La santé intime féminine est un sujet souvent méconnu, pourtant, il est essentiel d'en prendre conscience pour une prise en charge rapide et efficace des problèmes qui peuvent survenir. Parmi ces problèmes, la vaginite et la mycose vaginale sont des affections courantes qui peuvent impacter significativement la qualité de vie. La téléconsultation peut être une solution pratique pour s'informer et obtenir un traitement rapidement.
Qu'est-ce que la Vaginite ?
La vaginite est une inflammation du vagin, de la muqueuse vaginale et parfois de la vulve. Elle peut être d'origine irritative ou infectieuse. Dans la majorité des cas, cette inflammation s'accompagne d'une irritation de la vulve, d'où le terme fréquent de vulvo-vaginite. Il s'agit d'une affection très fréquente qui touche la plupart des femmes au moins une fois dans leur vie, et ce, à tout âge, y compris les petites filles.

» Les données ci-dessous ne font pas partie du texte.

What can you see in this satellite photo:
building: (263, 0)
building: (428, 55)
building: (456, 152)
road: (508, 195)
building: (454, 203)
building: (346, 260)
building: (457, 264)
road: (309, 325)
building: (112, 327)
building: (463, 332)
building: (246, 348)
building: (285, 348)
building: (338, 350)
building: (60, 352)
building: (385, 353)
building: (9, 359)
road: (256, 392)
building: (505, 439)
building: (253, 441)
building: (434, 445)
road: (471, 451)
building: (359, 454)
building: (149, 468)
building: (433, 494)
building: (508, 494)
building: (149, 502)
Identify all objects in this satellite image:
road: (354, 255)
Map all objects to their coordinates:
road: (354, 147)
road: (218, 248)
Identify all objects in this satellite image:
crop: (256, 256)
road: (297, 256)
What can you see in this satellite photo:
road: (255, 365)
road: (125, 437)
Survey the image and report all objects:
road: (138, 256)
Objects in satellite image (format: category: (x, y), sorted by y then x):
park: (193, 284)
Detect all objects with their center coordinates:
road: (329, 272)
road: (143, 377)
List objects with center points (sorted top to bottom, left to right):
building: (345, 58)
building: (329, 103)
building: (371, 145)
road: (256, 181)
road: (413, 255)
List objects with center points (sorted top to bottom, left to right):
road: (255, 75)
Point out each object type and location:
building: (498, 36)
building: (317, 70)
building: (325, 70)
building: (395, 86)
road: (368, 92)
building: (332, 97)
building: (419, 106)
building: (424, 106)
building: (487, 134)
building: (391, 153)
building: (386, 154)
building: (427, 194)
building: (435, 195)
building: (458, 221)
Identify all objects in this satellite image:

Les Différents Types de Vaginite
Il existe plusieurs types de vaginite, chacun ayant des causes spécifiques :
- Vaginite bactérienne : Causée par un déséquilibre de la flore vaginale, avec une prolifération excessive de bactéries pathogènes comme Gardnerella vaginalis, Mycoplasma, Chlamydia, ou Gonocoque. Elle peut être transmise lors des rapports sexuels.
- Vaginite à levures (mycose) : Causée par une infection à levures, le plus souvent Candida Albicans, entraînant une candidose. Les personnes immunodéprimées, diabétiques ou enceintes sont plus à risque.
- Trichomonase (vaginite parasitaire) : Causée par le parasite Trichomonas vaginalis, transmis lors des rapports sexuels.
- Vaginite atrophique : Causée par une diminution du taux d'œstrogènes, souvent après un changement hormonal comme la ménopause.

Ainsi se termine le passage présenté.